Columbo was part of the ‘Mystery Movie’  TV series developed in the US in the late 1960s / early 1970s that featured feature-length stories from three or four detective, once a week. So you’d get a Columbo one week, McMillan and Wife, then a McCloud, etc. They were standard viewing in Pritchard Towers – although I was usually dodging in and out of the living room, doing homework and hobbies or just ‘mucking about’ in the evening.   Columbo is always associated with my early teens; whereas I was not always allowed to watch some TV police shows, Columbo was OK and passed parental screening.

It was like a jigsaw puzzle – you knew who did it, when, how and to whom.  the trick was working out how Columbo would piece the clues together to get to the murderer. If there was ever such a thing as a ‘Police Opera’, Columbo was it.  There’s a saying ‘The opera ain’t over till the fat lady sings’ – in Columbo, it wouldn’t be over until the man in the mac turned to the suspect as he was leaving after an interview and said ‘There’s just one more thing…’.  That was the ‘Black Spot’ for the murderer – they were marked for nicking, and it was just a formality from there on in.  The bumbling detective who, in the words of one character, ‘looked like an unmade bed’ was in many cases almost apologetic when he slapped the cuffs on – indeed, there were a number of episodes where the murderer was much more sympathetic than the victim!
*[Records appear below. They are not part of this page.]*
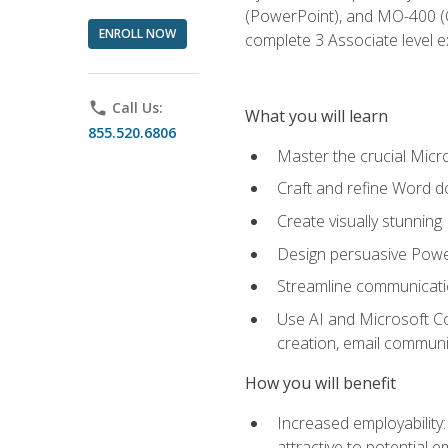
(PowerPoint), and MO-400 (Ou
ENROLL NOW
complete 3 Associate level 
phone
Call Us:
What you will learn
855.520.6806
Master the crucial Micro
Craft and refine Word d
Create visually stunnin
Design persuasive Powe
Streamline communicatio
Use AI and Microsoft Cop
creation, email communi
How you will benefit
Increased employability
attractive to potential 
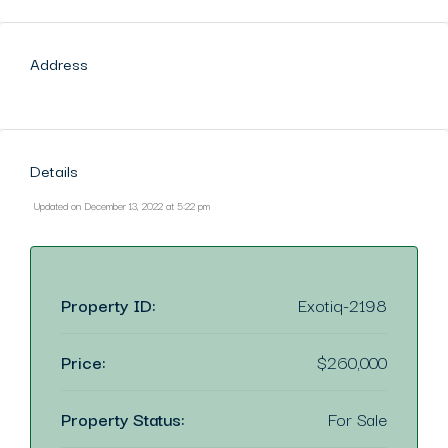
Address
Details
Updated on December 13, 2022 at 5:22 pm
Property ID:
Exotiq-2198
Price:
$260,000
Property Status:
For Sale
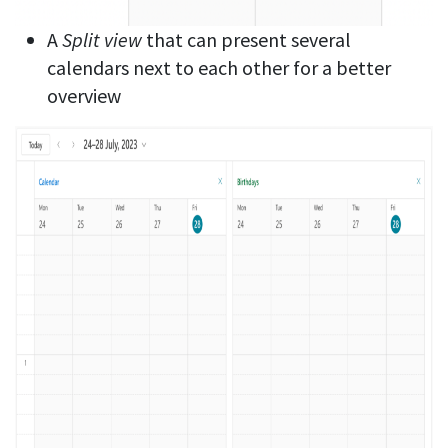
A
Split view
that can present several
calendars next to each other for a better
overview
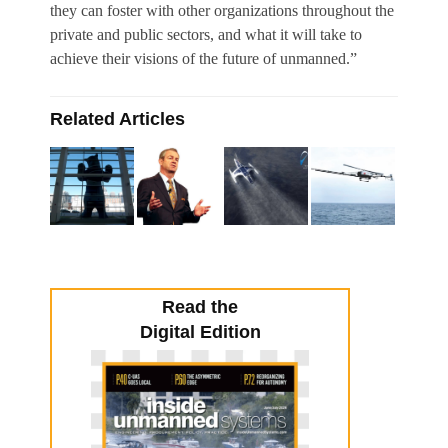
they can foster with other organizations throughout the
private and public sectors, and what it will take to
achieve their visions of the future of unmanned.”
Related Articles
Read the
Digital Edition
Columbo was like a favourite uncle, complete with dreadful car and a dog as laid back as he was, called ‘Dog’.

Like another of my favourite detectives, Morse, first name was never mentioned; I got the impression that his mysterious wife (like Arthur Dailey’s ‘er indoors’, mentioned often, never seen) would call him to dinner with a quick ‘Lieutenant, dinner’s up’.  To me he had a number of character traits that were charming and unusual to see in a lead role in a TV detective show.  He was untidy, (apparently) easily distracted, showed humility and was pretty non-violent. He also had a sharp mind, dogged persistence and a sense of fair play and justice. In other words, he was a nice guy who just happened to be a homicide cop.  He didn’t have ‘issues’ like modern cops, but you could actually believe in him – I think even now I want my police murder squad people to be either Columbo or Morse.
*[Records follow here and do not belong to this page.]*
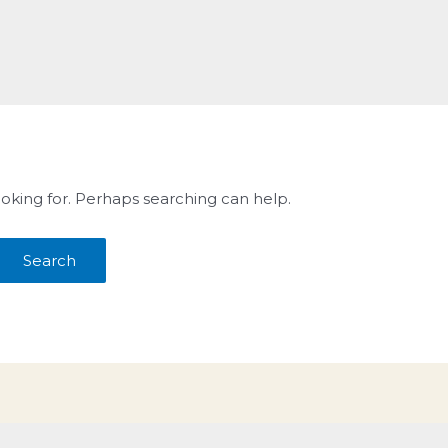
ooking for. Perhaps searching can help.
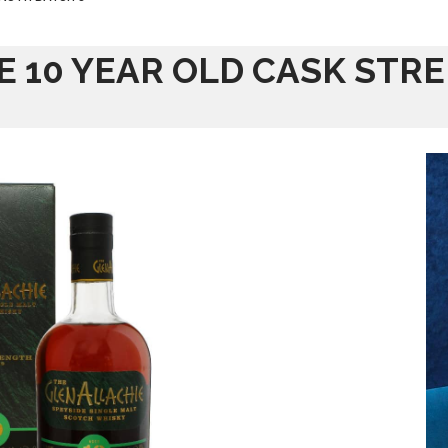
E 10 YEAR OLD CASK STR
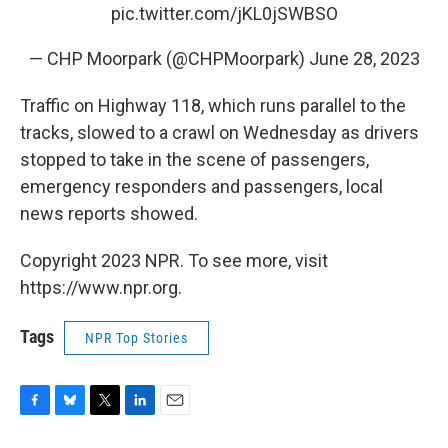
pic.twitter.com/jKL0jSWBSO
— CHP Moorpark (@CHPMoorpark)
June 28, 2023
Traffic on Highway 118, which runs parallel to the
tracks, slowed to a crawl on Wednesday as drivers
stopped to take in the scene of passengers,
emergency responders and passengers, local
news reports showed.
Copyright 2023 NPR. To see more, visit
https://www.npr.org.
Tags
NPR Top Stories
F
B
T
L
E
a
l
w
i
m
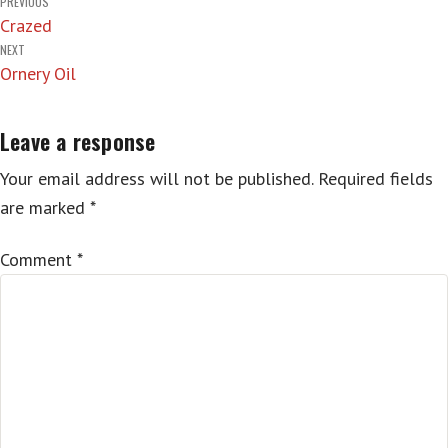
Post
PREVIOUS
Crazed
navigation
NEXT
Ornery Oil
Leave a response
Your email address will not be published.
Required fields
are marked
*
Comment
*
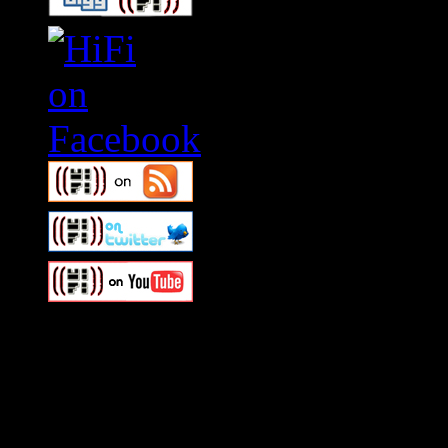
Swagger Magazine
This is a widget panel. To r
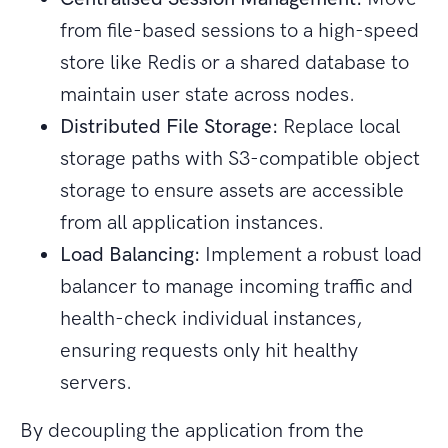
from file-based sessions to a high-speed
store like Redis or a shared database to
maintain user state across nodes.
Distributed File Storage:
Replace local
storage paths with S3-compatible object
storage to ensure assets are accessible
from all application instances.
Load Balancing:
Implement a robust load
balancer to manage incoming traffic and
health-check individual instances,
ensuring requests only hit healthy
servers.
By decoupling the application from the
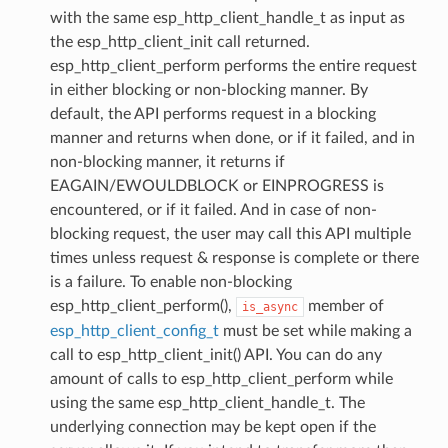
with the same esp_http_client_handle_t as input as
the esp_http_client_init call returned.
esp_http_client_perform performs the entire request
in either blocking or non-blocking manner. By
default, the API performs request in a blocking
manner and returns when done, or if it failed, and in
non-blocking manner, it returns if
EAGAIN/EWOULDBLOCK or EINPROGRESS is
encountered, or if it failed. And in case of non-
blocking request, the user may call this API multiple
times unless request & response is complete or there
is a failure. To enable non-blocking
esp_http_client_perform(),
member of
is_async
esp_http_client_config_t
must be set while making a
call to esp_http_client_init() API. You can do any
amount of calls to esp_http_client_perform while
using the same esp_http_client_handle_t. The
underlying connection may be kept open if the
Falk was also brilliant in one of my favourite war films ‘Anzio’, in which he played a member of a squad of GIs stuck in a farmouse with German soldiers around them, but for me his greatest film role would be as, wait for it, unkempt, dishevelled, private detective ‘Sam Diamond’ in the brilliant comedy ‘Murder by Death’, which sends up every ‘locked room’ mystery you will ever have seen.  It was on TV a few days ago.  There is a description (and spoilers) here.  If you’ve not seen it, and don’t mind fun being poked at Miss Marple, Hercule Poirot, Sam Spade et al. then do take a look!  Falk has some brilliant lines – I have to say that my favourite, after he finds out that he and his girlfriend are locked in a room with a bomb set to explode in 30 seconds, is :

[a bomb is about to explode]
Sam Diamond: I’ve got an idea! I don’t know if it will work but I’ve got to try. Turn around!
Tess Skeffington: I’ve turned, Sam.
Sam Diamond: Whatever you do, don’t turn around until I say so.
Tess Skeffington: [turns around] But Sam…
Sam Diamond: I SAID DON’T TURN AROUND!
Tess Skeffington: Yes, Sam.
Sam Diamond: Good! Cause… I think… I’m gonna cry.

When the news came through about Peter’s death yesterday, I heard it first from Twitter, and then came the grubbing around for a few minutes on Google and such to get it confirmed.  I have to admit to being a little bit teary – but then I realised that I was sad and smiling – all those super memories I have put there by Peter Falk.